It was billed as the “team of dreams” when in 2003 Shell, the world’s second’s largest oil company, linked with General Motors (GM), the largest car maker, to invest up to a billion dollars over 10 years to develop the world’s “hydrogen economy”. Yesterday, in a small ceremony near Washington DC, one of the fruits of the relationship was shown off.
In front of US department of energy and industry leaders, Shell opened its first American hydrogen service station. A prototype GM minivan powered by a fuel cell – a device that combines hydrogen and oxygen to make electricity – filled up with hydrogen at a conventional-looking pump and drove off into what some believe will be a cleaner, less oil-dependent future.
Car and chemical manufacturers as well as governments are pumping money into hydrogen and fuel cell vehicle research and the infrastructure for a hydrogen economy. New interest in what is called “tomorrow’s petrol” follows President Bush’s December 2003 decision to put hydrogen at the centre of US renewable technologies.
Jeremy Bentham, Shell’s head of hydrogen, was upbeat. “The opening of this station marks a new phase of development of the infrastructure for the hydrogen economy. In the next few years, perhaps 2010 or 2012, fuel cell vehicles will be commercialisable. By 2050 we believe that hydrogen will be playing a significant role as an energy carrier, increasingly made from non-fossil fuels,” he said.
The decision may be linked to September 11, American love of technology or US foreign oil dependency, but, says Bentham, it’s also about making money.
Shell’s Benning Road filling station in Washington is one of some 22 new stations for fuel cell and hydrogen-powered vehicles built in the past year, making about 90 worldwide, but critics say solving problems of producing, distributing and storing the gas will require hundreds of billions of dollars.

→ **DATASET**:

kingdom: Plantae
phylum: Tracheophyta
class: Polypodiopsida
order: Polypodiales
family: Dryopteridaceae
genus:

→ **INSTRUCTIONS**:
1: Please list every distinct year mentioned in the hydrogen article.
2: Write a continuation of the article on Shell's hydrogen station, beginning after its last sentence.
The rows come from a source unrelated to the text.

→ **IN RESPONSE**:
1: 2003, 2010, 2012, 2050

2:
But the hydrogen/fuel cell route has serious scientific critics. A committee of the US National Academy of Sciences earlier this year said it will not solve energy problems, that fuel cell vehicles only marginally reduce greenhouse gases, and that there are big safety, cost and distribution barriers to overcome. “In the best case scenario, the transition to a hydrogen economy would take many decades, and any reductions in oil imports and carbon dioxide emissions are likely to be minor during the next 25 years,” said the authors.
Dr Joe Romm, assistant energy secretary to Bill Clinton and now director of the Centre for Energy and Climate Solutions, was in charge of the US hydrogen programme for five years. He says the hydrogen economy is being overhyped, and touting it as a clean energy panacea is diverting money from simpler conservation technologies and kidding the public that hydrogen is “green” while the gas will most likely be produced using fossil fuels.
“GM have denigrated and downplayed hybrids [electric/petrol combination cars]. They see hydrogen as terrific PR. It makes them look like they are environmentally [friendly] while they stave off fuel economy regulations. I think it will be seen as a major blunder.”
More than $7bn (£3.98bn) is earmarked by US, EU and Japanese governments and industry for hydrogen/fuel cell R&D. The US energy department is putting up $1.7bn; Japan $4bn over 15 years with a goal of 5m fuel cell vehicles by 2020. Nissan is committing $500m and DaimlerChrysler $1bn. GM says it wants to be the first car company to sell a million hydrogen/fuel cell vehicles while California’s governor, Arnold Schwarzenegger, promises a $100m “hydrogen highway” with more than 200 stations by 2010.
“Pursue it or rue it,” said one car industry executive this week.
“The momentum is growing,” says Bentham. “It’s facts, not fiction now. We actually have the nodes of a hydrogen economy. Investment is on a serious scale”. He compares the nascent industry’s situation with mobile telephony in the 1980s. “We’re in the ‘clunky’ phase, but we know that this technology is going to be very attractive.”
Producing hydrogen and handling large quantities are not the problem, he says. Shell alone produces 7,000 tonnes a day from its refineries and world annual hydrogen output is about 50 million tonnes and growing 10% a year. It is largely used to make nitrogen-based fertilisers and to convert low-grade crude oil into transport fuels.
Hydrogen can be extracted from biomass or even seawater, but the primary source today is natural gas – which is not as environmentally friendly as the car companies want people to think because it breaks down into hydrogen and greenhouse gases
Bentham says that in combination with a fuel cell engine, it is far cleaner than conventional fuel. “The energy content of a kilo of hydrogen is about the same as a gallon of petrol, but the efficiency of the fuel cell is far higher than the internal combustion engine,” he says.
What is overlooked, says Romm, is that hydrogen is an energy carrier, not an energy source. “You use a lot of fossil fuels at the front end to get to hydrogen at the back end. It’s discouraging for me as a clean energy advocate that people are putting claims out that aren’t based on reality.”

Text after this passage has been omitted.